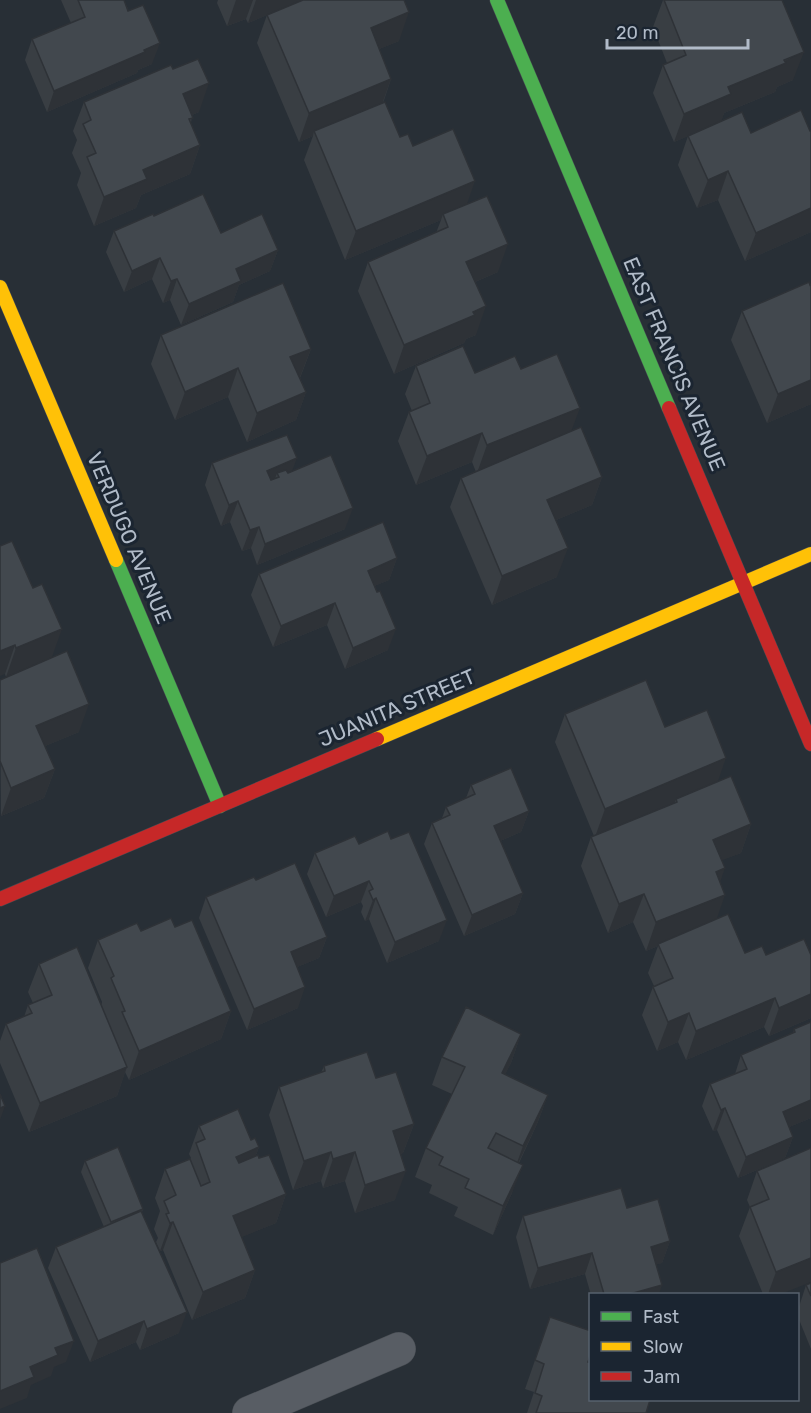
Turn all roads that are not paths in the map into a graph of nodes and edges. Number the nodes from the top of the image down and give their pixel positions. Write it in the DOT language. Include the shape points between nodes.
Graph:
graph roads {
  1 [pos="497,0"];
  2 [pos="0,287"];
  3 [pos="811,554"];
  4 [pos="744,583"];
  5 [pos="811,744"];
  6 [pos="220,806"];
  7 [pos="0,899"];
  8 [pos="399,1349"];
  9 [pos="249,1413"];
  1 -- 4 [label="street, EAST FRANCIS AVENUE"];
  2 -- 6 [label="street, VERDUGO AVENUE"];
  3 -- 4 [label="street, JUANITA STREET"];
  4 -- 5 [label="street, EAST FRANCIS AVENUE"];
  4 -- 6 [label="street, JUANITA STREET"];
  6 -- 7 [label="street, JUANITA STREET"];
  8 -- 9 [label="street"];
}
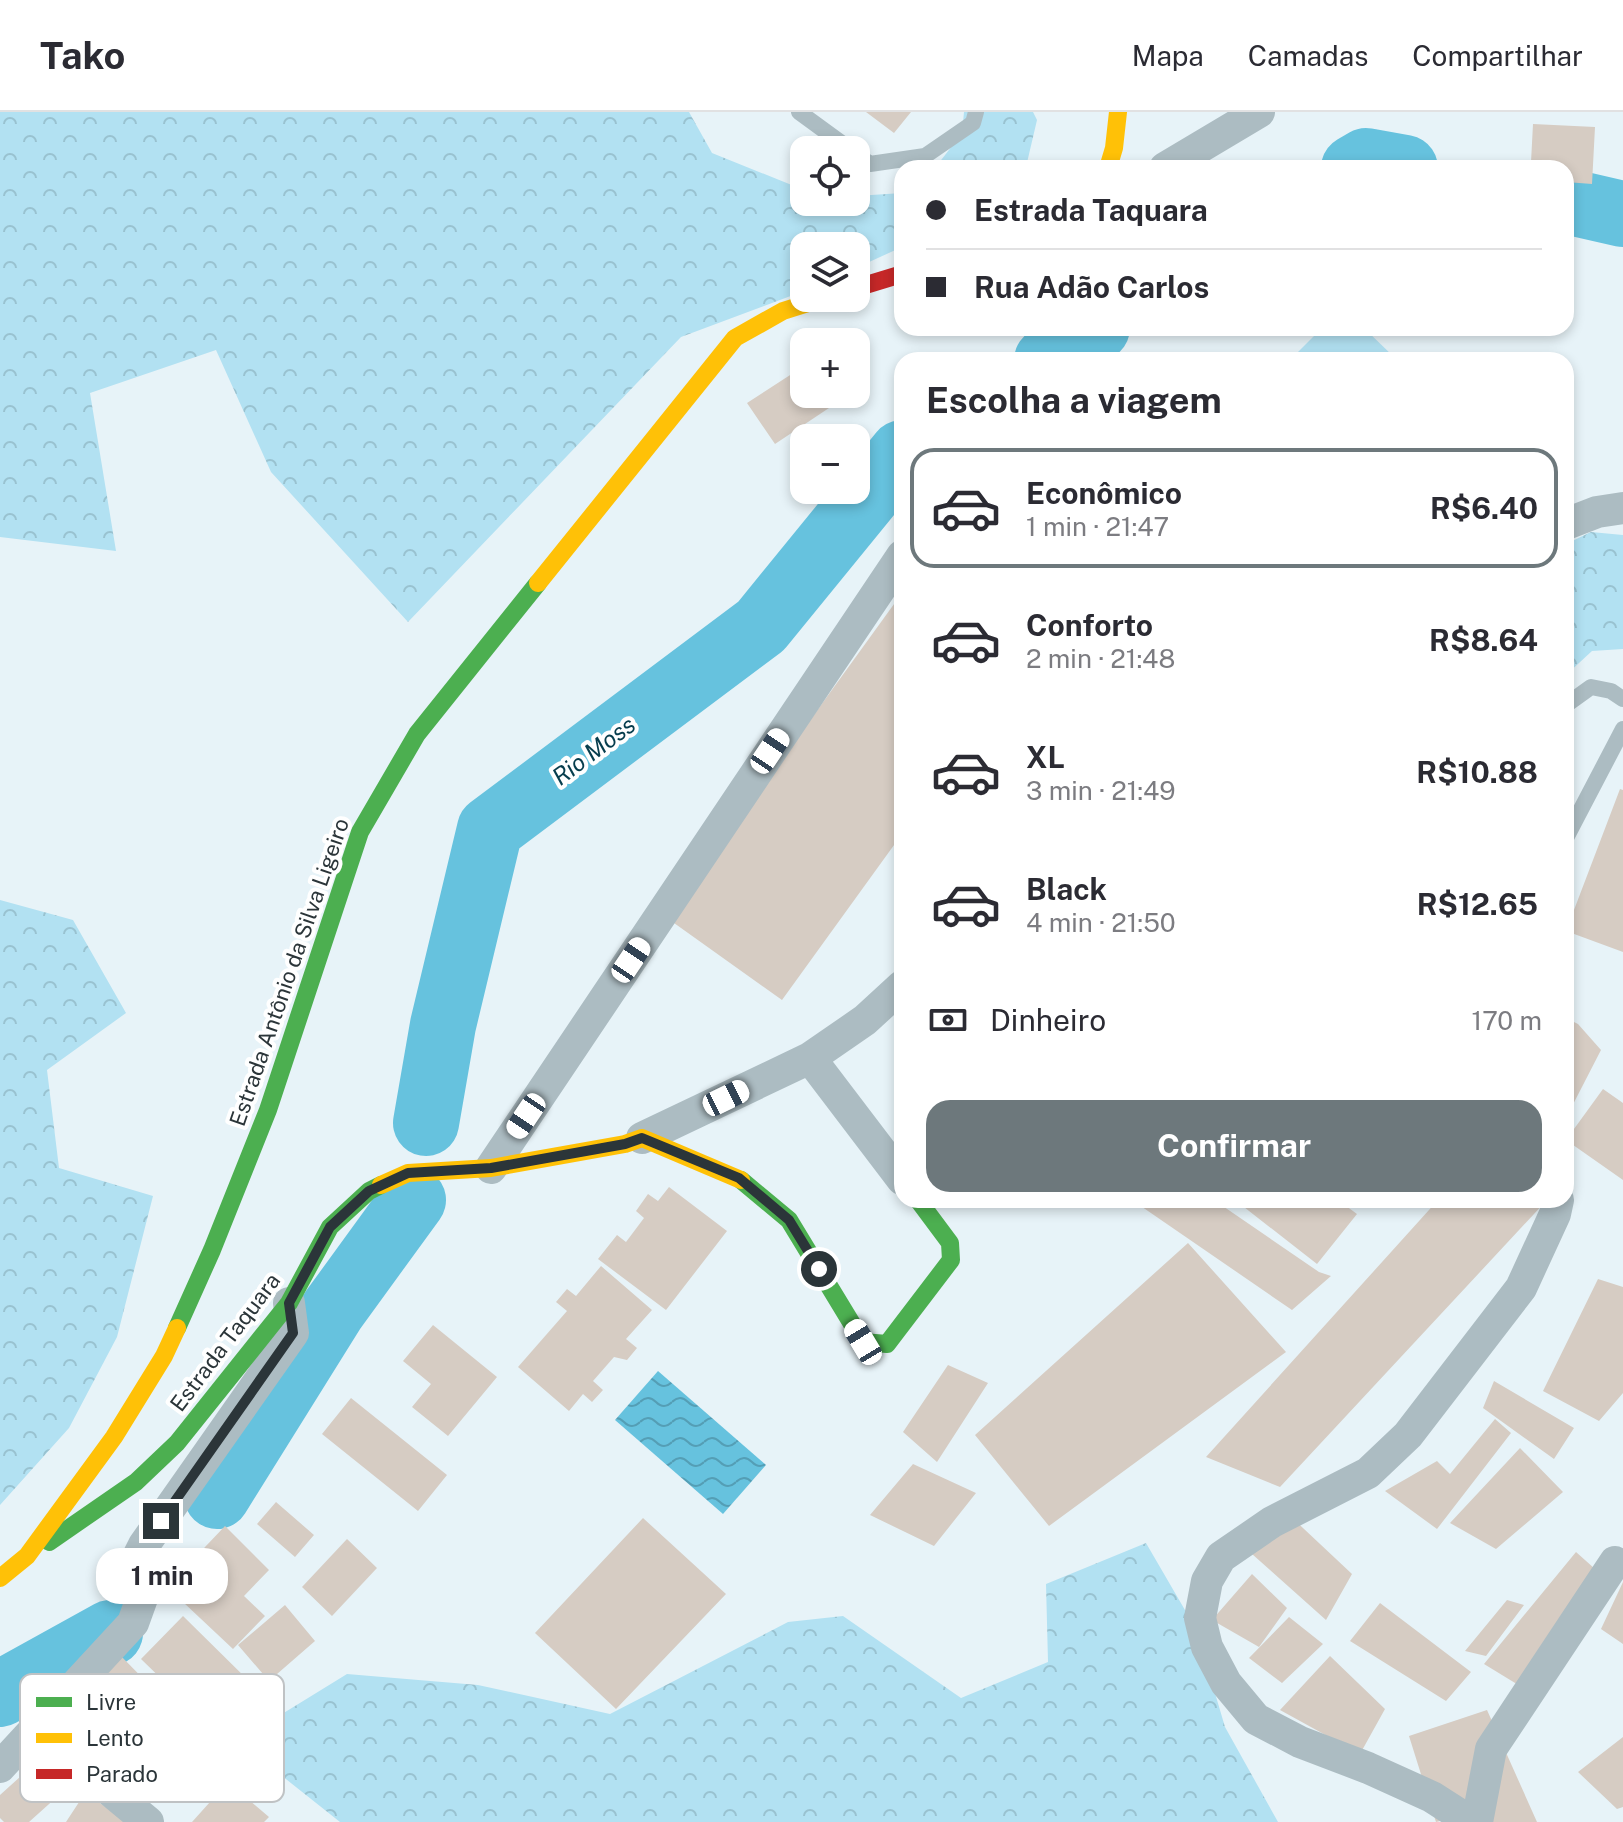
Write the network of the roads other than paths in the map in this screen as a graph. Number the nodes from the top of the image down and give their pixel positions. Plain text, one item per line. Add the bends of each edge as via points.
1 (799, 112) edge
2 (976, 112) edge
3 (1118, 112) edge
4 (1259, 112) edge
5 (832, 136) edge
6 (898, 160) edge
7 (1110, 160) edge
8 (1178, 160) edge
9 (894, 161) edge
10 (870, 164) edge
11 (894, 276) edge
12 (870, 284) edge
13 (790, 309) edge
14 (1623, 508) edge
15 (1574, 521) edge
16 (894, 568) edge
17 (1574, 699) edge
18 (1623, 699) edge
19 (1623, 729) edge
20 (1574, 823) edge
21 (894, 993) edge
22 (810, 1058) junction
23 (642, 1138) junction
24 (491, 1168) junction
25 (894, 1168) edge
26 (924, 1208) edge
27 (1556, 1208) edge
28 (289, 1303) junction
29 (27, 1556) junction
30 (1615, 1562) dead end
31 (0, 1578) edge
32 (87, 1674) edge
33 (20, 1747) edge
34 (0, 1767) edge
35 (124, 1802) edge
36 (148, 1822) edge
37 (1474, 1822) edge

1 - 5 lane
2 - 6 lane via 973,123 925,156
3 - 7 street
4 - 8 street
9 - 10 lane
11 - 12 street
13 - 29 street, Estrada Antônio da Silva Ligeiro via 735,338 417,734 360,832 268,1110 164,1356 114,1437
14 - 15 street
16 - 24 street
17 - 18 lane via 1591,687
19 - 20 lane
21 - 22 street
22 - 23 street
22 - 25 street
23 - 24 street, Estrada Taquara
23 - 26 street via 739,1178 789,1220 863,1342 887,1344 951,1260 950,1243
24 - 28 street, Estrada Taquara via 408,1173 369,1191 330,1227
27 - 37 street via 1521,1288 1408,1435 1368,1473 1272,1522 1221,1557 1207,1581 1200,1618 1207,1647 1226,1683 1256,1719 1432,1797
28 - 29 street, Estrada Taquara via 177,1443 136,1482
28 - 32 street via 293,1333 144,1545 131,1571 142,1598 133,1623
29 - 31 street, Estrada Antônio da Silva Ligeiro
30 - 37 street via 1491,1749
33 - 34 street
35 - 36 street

* * * * * * * * *

Aim of the task. Write the data above out exactly. Leave out any pictures.

Response area.
Turn all roads that are not paths in the map into a graph of nodes and edges. Number the nodes from the top of the image down and give their pixel positions. Write it in the DOT language. Include the shape points between nodes.
Graph:
graph roads {
  1 [pos="497,0"];
  2 [pos="0,287"];
  3 [pos="811,554"];
  4 [pos="744,583"];
  5 [pos="811,744"];
  6 [pos="220,806"];
  7 [pos="0,899"];
  8 [pos="399,1349"];
  9 [pos="249,1413"];
  1 -- 4 [label="street, EAST FRANCIS AVENUE"];
  2 -- 6 [label="street, VERDUGO AVENUE"];
  3 -- 4 [label="street, JUANITA STREET"];
  4 -- 5 [label="street, EAST FRANCIS AVENUE"];
  4 -- 6 [label="street, JUANITA STREET"];
  6 -- 7 [label="street, JUANITA STREET"];
  8 -- 9 [label="street"];
}
Write the network of the roads other than paths in the map in this screen as a graph. Number the nodes from the top of the image down and give their pixel positions. Plain text, one item per line. Add the bends of each edge as via points.
1 (799, 112) edge
2 (976, 112) edge
3 (1118, 112) edge
4 (1259, 112) edge
5 (832, 136) edge
6 (898, 160) edge
7 (1110, 160) edge
8 (1178, 160) edge
9 (894, 161) edge
10 (870, 164) edge
11 (894, 276) edge
12 (870, 284) edge
13 (790, 309) edge
14 (1623, 508) edge
15 (1574, 521) edge
16 (894, 568) edge
17 (1574, 699) edge
18 (1623, 699) edge
19 (1623, 729) edge
20 (1574, 823) edge
21 (894, 993) edge
22 (810, 1058) junction
23 (642, 1138) junction
24 (491, 1168) junction
25 (894, 1168) edge
26 (924, 1208) edge
27 (1556, 1208) edge
28 (289, 1303) junction
29 (27, 1556) junction
30 (1615, 1562) dead end
31 (0, 1578) edge
32 (87, 1674) edge
33 (20, 1747) edge
34 (0, 1767) edge
35 (124, 1802) edge
36 (148, 1822) edge
37 (1474, 1822) edge

1 - 5 lane
2 - 6 lane via 973,123 925,156
3 - 7 street
4 - 8 street
9 - 10 lane
11 - 12 street
13 - 29 street, Estrada Antônio da Silva Ligeiro via 735,338 417,734 360,832 268,1110 164,1356 114,1437
14 - 15 street
16 - 24 street
17 - 18 lane via 1591,687
19 - 20 lane
21 - 22 street
22 - 23 street
22 - 25 street
23 - 24 street, Estrada Taquara
23 - 26 street via 739,1178 789,1220 863,1342 887,1344 951,1260 950,1243
24 - 28 street, Estrada Taquara via 408,1173 369,1191 330,1227
27 - 37 street via 1521,1288 1408,1435 1368,1473 1272,1522 1221,1557 1207,1581 1200,1618 1207,1647 1226,1683 1256,1719 1432,1797
28 - 29 street, Estrada Taquara via 177,1443 136,1482
28 - 32 street via 293,1333 144,1545 131,1571 142,1598 133,1623
29 - 31 street, Estrada Antônio da Silva Ligeiro
30 - 37 street via 1491,1749
33 - 34 street
35 - 36 street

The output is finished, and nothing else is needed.